Despite great progress in Human Immunodeficiency Virus (HIV) treatments, AIDS remains one of the greatest global health threats with millions continuing to be infected every year. The ultimate goal would be to develop a vaccine that prevents HIV in the first place. A new research suggests that a vaccine regimen that first primes the immune system and then boosts it to increase the response could ultimately prove to be the strategy for protecting against the HIV infection.

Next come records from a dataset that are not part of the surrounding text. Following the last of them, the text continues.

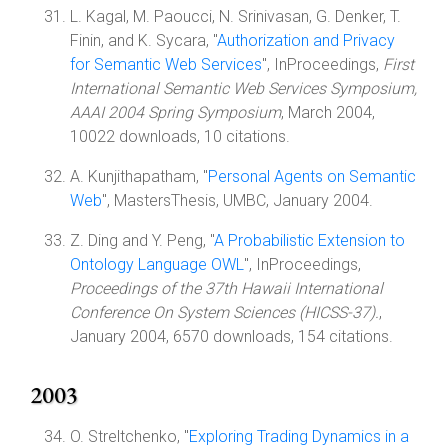
L. Kagal, M. Paoucci, N. Srinivasan, G. Denker, T.
Finin, and K. Sycara, "
Authorization and Privacy
for Semantic Web Services
", InProceedings,
First
International Semantic Web Services Symposium,
AAAI 2004 Spring Symposium
, March 2004,
10022 downloads, 10 citations.
A. Kunjithapatham, "
Personal Agents on Semantic
Web
", MastersThesis, UMBC, January 2004.
Z. Ding and Y. Peng, "
A Probabilistic Extension to
Ontology Language OWL
", InProceedings,
Proceedings of the 37th Hawaii International
Conference On System Sciences (HICSS-37).
,
January 2004, 6570 downloads, 154 citations.
2003
O. Streltchenko, "
Exploring Trading Dynamics in a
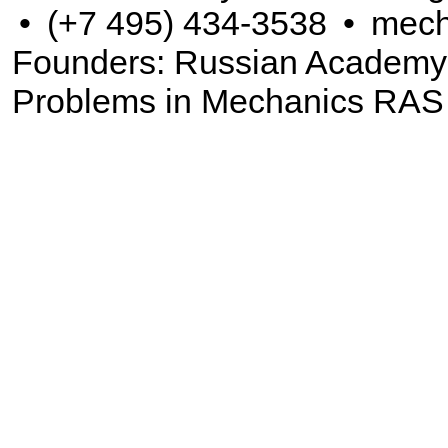
•
(+7 495) 434-3538
•
mech
Founders: Russian Academy of
Problems in Mechanics RAS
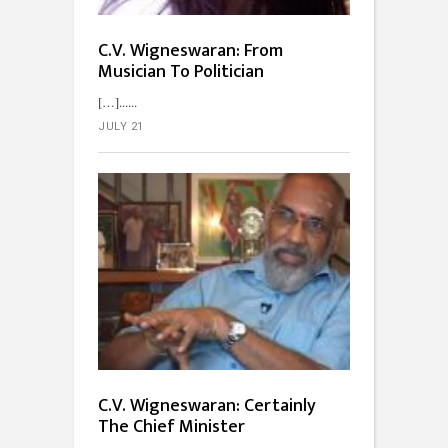
C.V. Wigneswaran: From
Musician To Politician
[…]...
JULY 21
C.V. Wigneswaran: Certainly
The Chief Minister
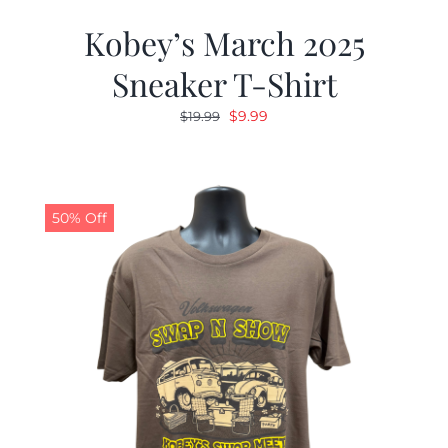
Kobey’s March 2025
Sneaker T-Shirt
Original
Current
$
9.99
$
19.99
price
price
was:
is:
$19.99.
$9.99.
50% Off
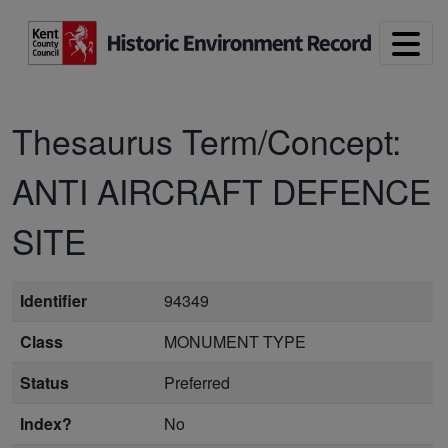
Skip to main content
Thesaurus Term/Concept:
ANTI AIRCRAFT DEFENCE
SITE
Identifier
94349
Class
MONUMENT TYPE
Status
Preferred
Index?
No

During the study, non-human primates (NHP) were first given an adenovirus serotype 26 (Ad26) vectored vaccine to prime the immune system, and then a boost of a purified HIV envelope protein intended to enhance the immune system over time. The study findings suggested that the investigational 'prime-boost' vaccine regimen provided complete protection to non-human primates from becoming infected with simian immunodeficiency virus (SIV), a virus similar to HIV that infects the primates. These results have now encouraged researchers to study the efficacy of the vaccine on a human study that is currently enrolling 400 volunteers in the US and Rwanda, with sites in South Africa, Uganda and Thailand opening soon.
Lead author Dan Barouch, professor of medicine at the Harvard Medical School, said, "We are very encouraged by the results of this preclinical HIV vaccine study, and the findings lead to a clear path forward for evaluating this HIV vaccine candidate in humans. This approach is intended to increase both the magnitude of the immune response and the overall protection against subsequent viral challenge."
The study appears online in Science.